## Exercise requirements:
Where an image appears, leave it out; otherwise repeat the data exactly.

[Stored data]
◇ ◇ ◇ ◇

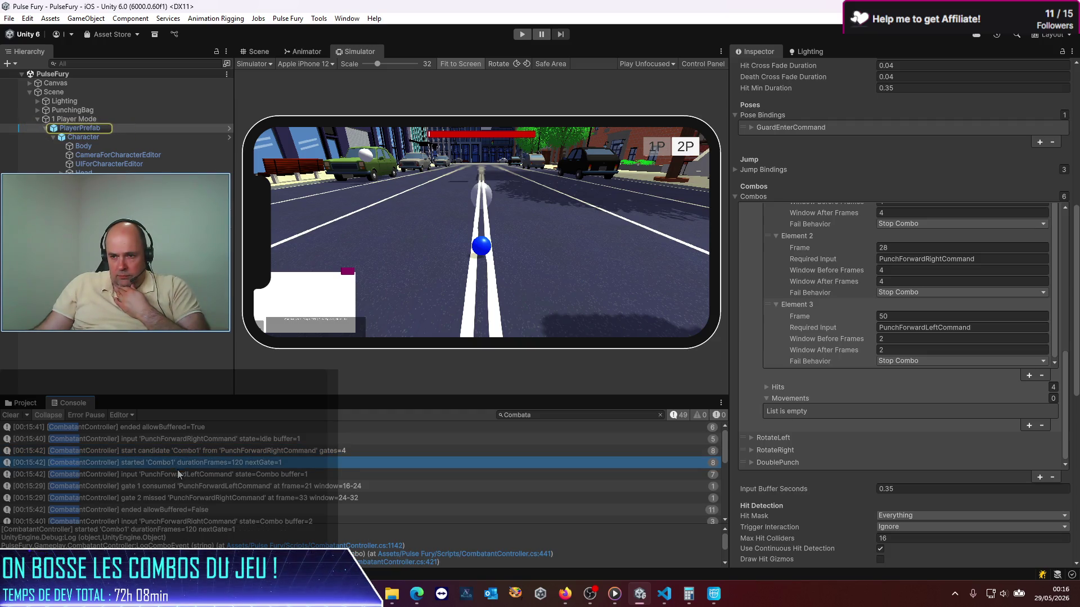
{"action": "left_click", "coordinate": [180, 477]}
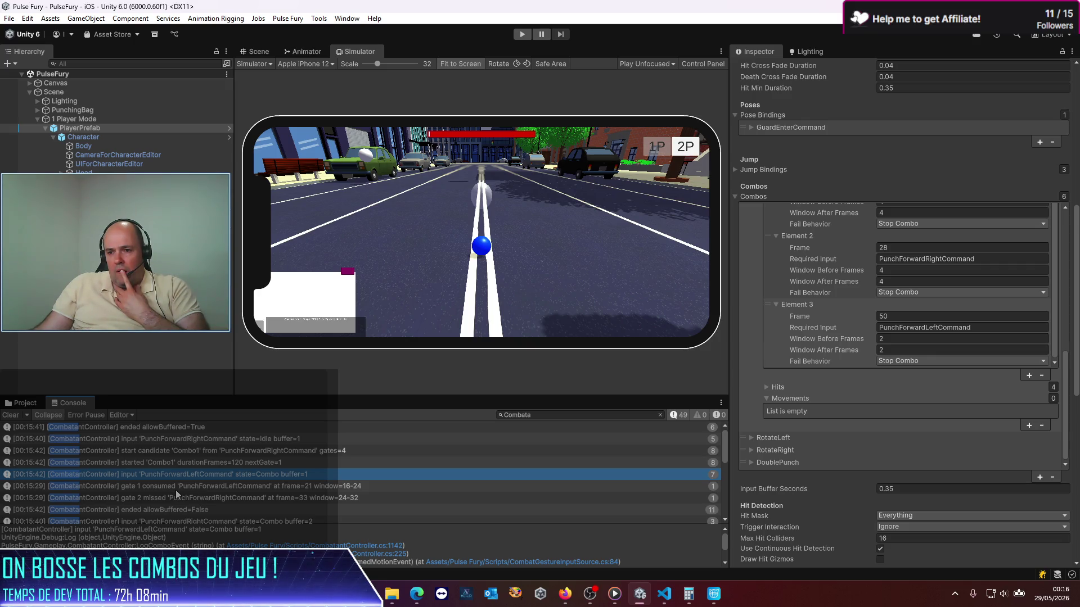
{"action": "left_click", "coordinate": [174, 491]}
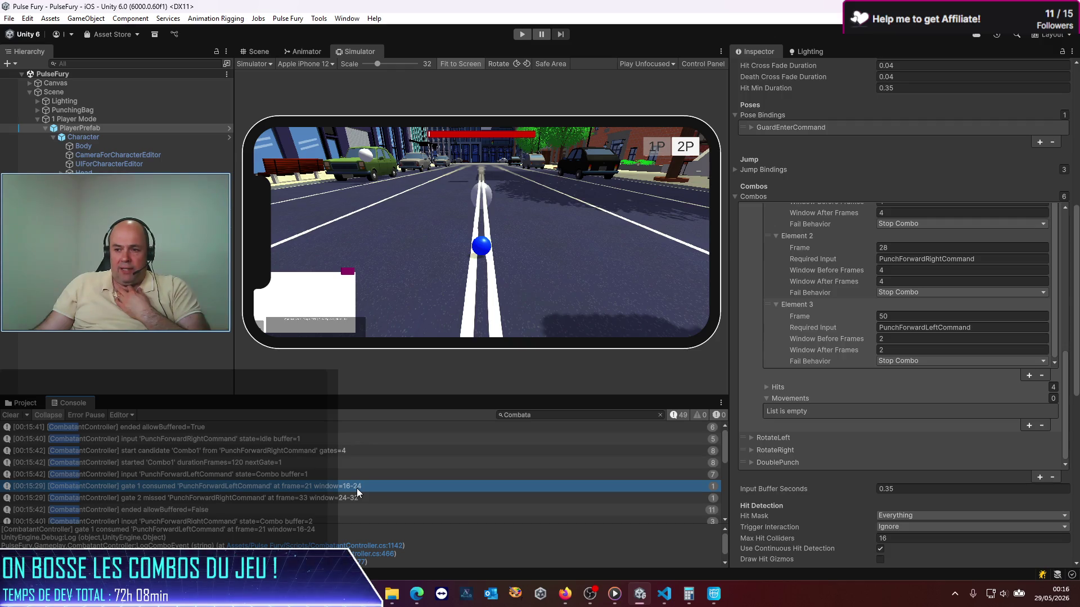
{"action": "left_click", "coordinate": [241, 497]}
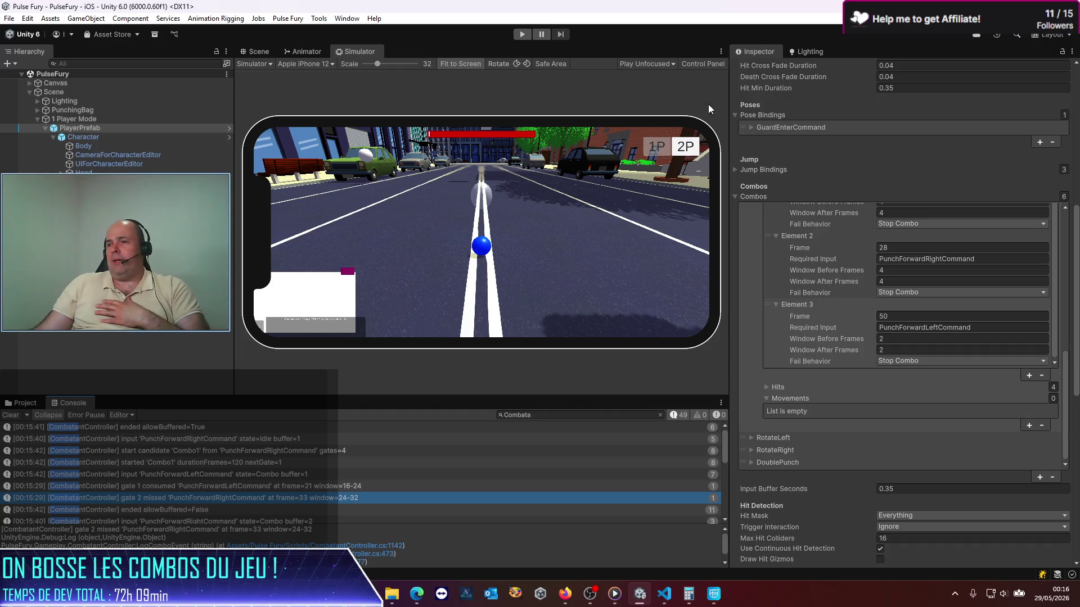
{"action": "scroll", "coordinate": [1009, 115], "scroll_direction": "up", "scroll_amount": 10}
- Open PlayerPrefab in prefab mode and select the combo to show its gate timeline
{"action": "left_click", "coordinate": [1025, 111]}
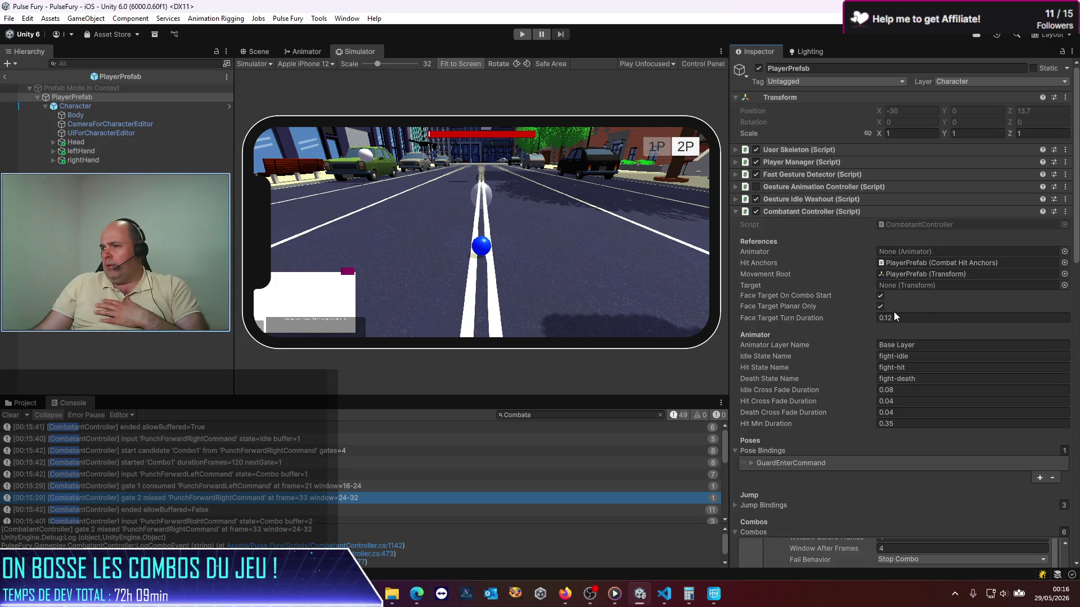
{"action": "scroll", "coordinate": [893, 312], "scroll_direction": "down", "scroll_amount": 10}
{"action": "scroll", "coordinate": [888, 366], "scroll_direction": "up", "scroll_amount": 5}
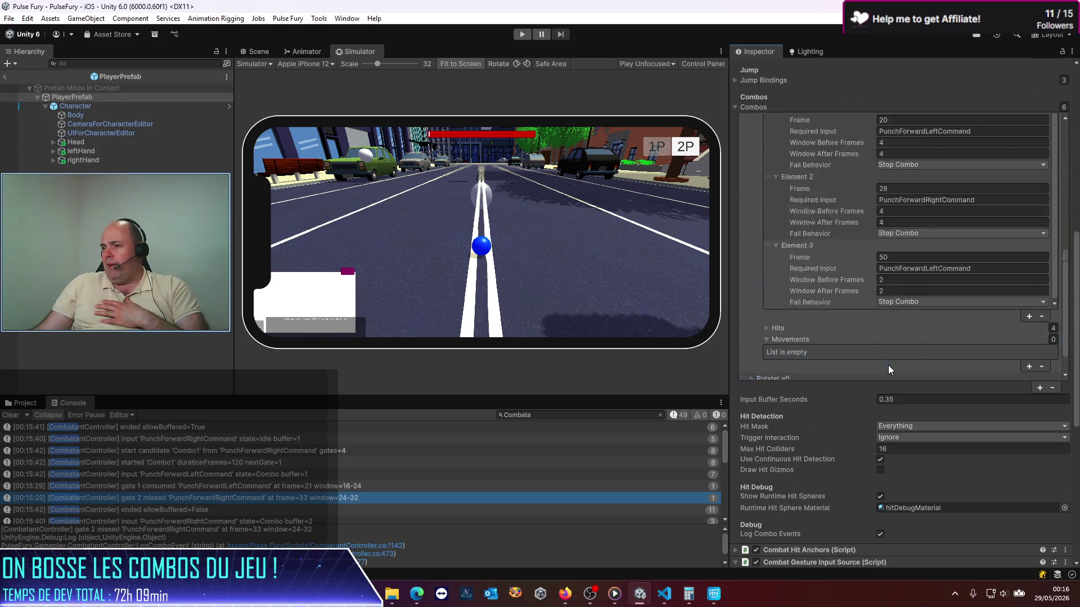
{"action": "left_click", "coordinate": [889, 365]}
{"action": "scroll", "coordinate": [801, 321], "scroll_direction": "down", "scroll_amount": 2}
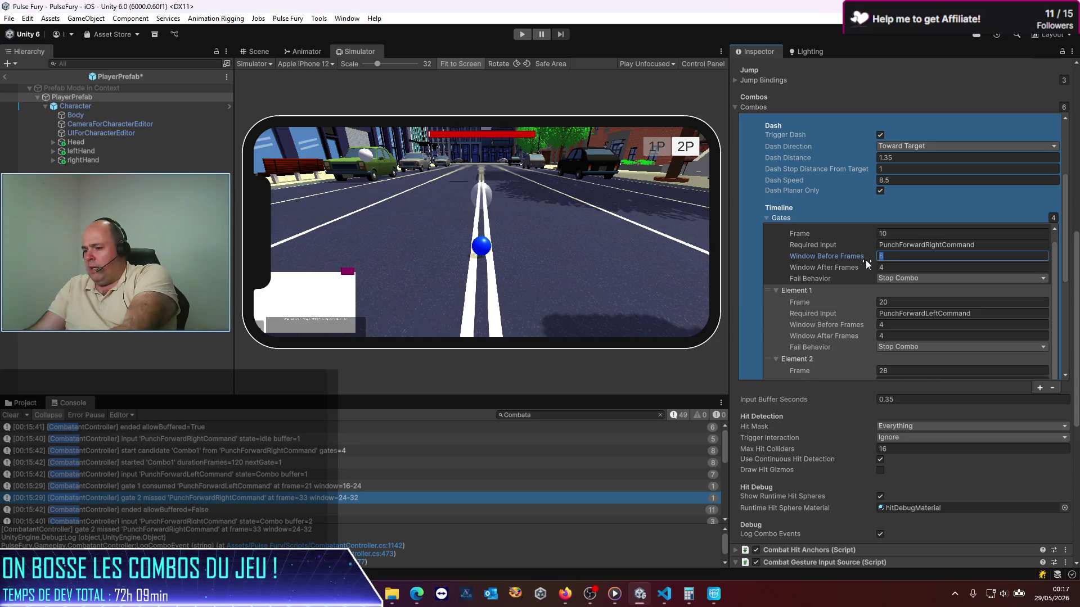
- Set Window Before and After Frames to 7 on gates 0 and 1
{"action": "type", "text": "7"}
{"action": "left_click", "coordinate": [894, 268]}
{"action": "type", "text": "7"}
{"action": "left_click", "coordinate": [894, 325]}
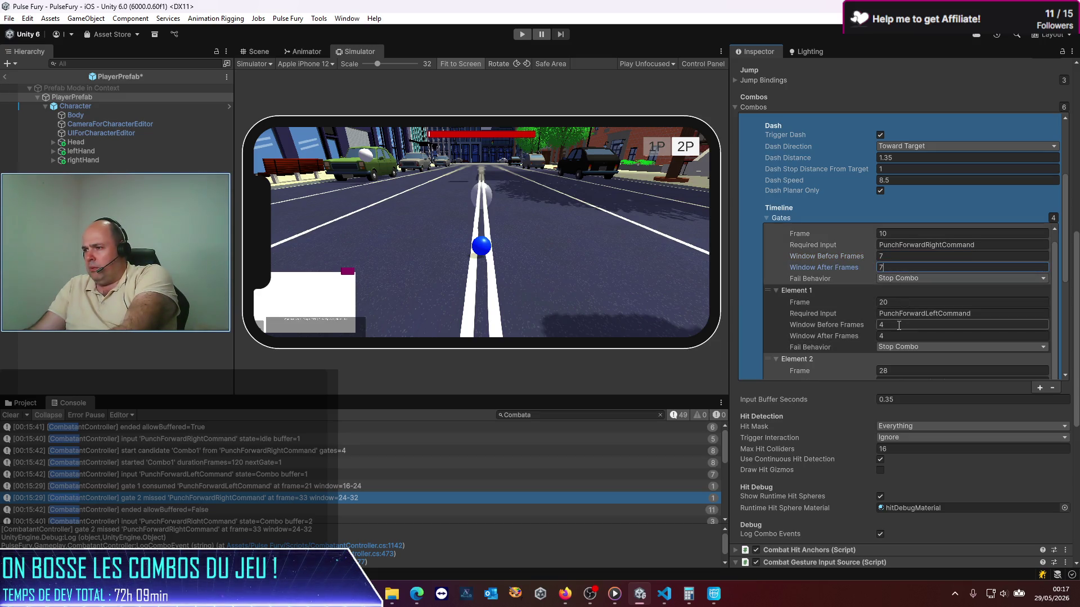
{"action": "type", "text": "7"}
{"action": "left_click", "coordinate": [891, 336]}
{"action": "type", "text": "7"}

◇ ◇ ◇ ◇

## Response to this exercise:
{"action": "left_click", "coordinate": [180, 477]}
{"action": "left_click", "coordinate": [174, 491]}
{"action": "left_click", "coordinate": [241, 497]}
{"action": "scroll", "coordinate": [1009, 115], "scroll_direction": "up", "scroll_amount": 10}
- Open PlayerPrefab in prefab mode and select the combo to show its gate timeline
{"action": "left_click", "coordinate": [1025, 111]}
{"action": "scroll", "coordinate": [893, 312], "scroll_direction": "down", "scroll_amount": 10}
{"action": "scroll", "coordinate": [888, 366], "scroll_direction": "up", "scroll_amount": 5}
{"action": "left_click", "coordinate": [889, 365]}
{"action": "scroll", "coordinate": [801, 321], "scroll_direction": "down", "scroll_amount": 2}
- Set Window Before and After Frames to 7 on gates 0 and 1
{"action": "type", "text": "7"}
{"action": "left_click", "coordinate": [894, 268]}
{"action": "type", "text": "7"}
{"action": "left_click", "coordinate": [894, 325]}
{"action": "type", "text": "7"}
{"action": "left_click", "coordinate": [891, 336]}
{"action": "type", "text": "7"}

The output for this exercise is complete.